The National Symphony Orchestra returned from their Russian tour, their first in 25 years, to perform another concert in their Salute to Slava series. The works were chosen to represent Mstislav Rostropovich's close personal and collegial connections with the composers, and the conductor, James Conlon, told the audience that he had been adopted by Slava himself in 1976, and appeared almost every year in DC during Slava’s 17 year tenure.
To set the evening’s mood came Benjamin Britten’s Four Sea Interludes from Peter Grimes. There is nothing like Grimes for evoking an eerie atmosphere and cold light along the Suffolk coast, and the orchestra painted its subtle tones with care.

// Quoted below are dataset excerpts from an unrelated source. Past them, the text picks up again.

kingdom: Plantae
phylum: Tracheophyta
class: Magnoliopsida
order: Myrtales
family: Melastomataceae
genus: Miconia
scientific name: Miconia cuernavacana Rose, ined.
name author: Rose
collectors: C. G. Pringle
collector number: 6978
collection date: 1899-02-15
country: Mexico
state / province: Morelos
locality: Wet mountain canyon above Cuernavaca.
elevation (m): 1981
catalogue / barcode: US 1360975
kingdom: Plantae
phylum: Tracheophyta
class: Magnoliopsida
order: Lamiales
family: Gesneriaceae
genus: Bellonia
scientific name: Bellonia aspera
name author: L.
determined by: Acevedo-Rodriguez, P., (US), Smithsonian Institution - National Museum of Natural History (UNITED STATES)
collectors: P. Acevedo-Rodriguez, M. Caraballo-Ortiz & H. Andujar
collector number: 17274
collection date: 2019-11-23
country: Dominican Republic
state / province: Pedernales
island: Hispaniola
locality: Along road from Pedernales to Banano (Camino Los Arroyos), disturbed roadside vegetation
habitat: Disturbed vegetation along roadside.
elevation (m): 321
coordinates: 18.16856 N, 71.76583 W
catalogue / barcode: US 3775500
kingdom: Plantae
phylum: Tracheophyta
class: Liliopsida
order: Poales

There was the high, cold clarity of the strings as the "Dawn" breaks in the first movement; the faraway smash of the waves against the rocks in the cymbals, the glowering brass of another grey day. "Sunday Morning" was lighter in feel, but the strange melancholy was always lurking, and came out again in the sustained sounds of "Moonlight". The "Storm" crashed around with orchestral seascape with due force, and the end was powerfully conceived and executed – the thrashed sound, crisp and controlled, without mercy or remit, like the lash of a whip, or the moral scourging of the opera’s central character. Quite stirring.
"Primitive cacophony" was how an early critic described Prokofiev’s Piano Concerto no 1 in D minor. A work of blistering conciseness – a performance lasts about 16 minutes – it is hard to see how, from the perspective of today, this bijou concerto could be anything less than popularly appealing. There is no prancing around; it gets to the point straight away, and stays there. Lise de la Salle gave a performance of rapid fire virtuosity, hitting a brilliant stride as she went along. There was plenty to enjoy here, although sometimes a little more electricity was wanting. Some of the orchestra’s sustained passages sounded more lugubrious than suspenseful; de la Salle could have belted the sound more towards the end with that wonderfully bracing D flat major theme.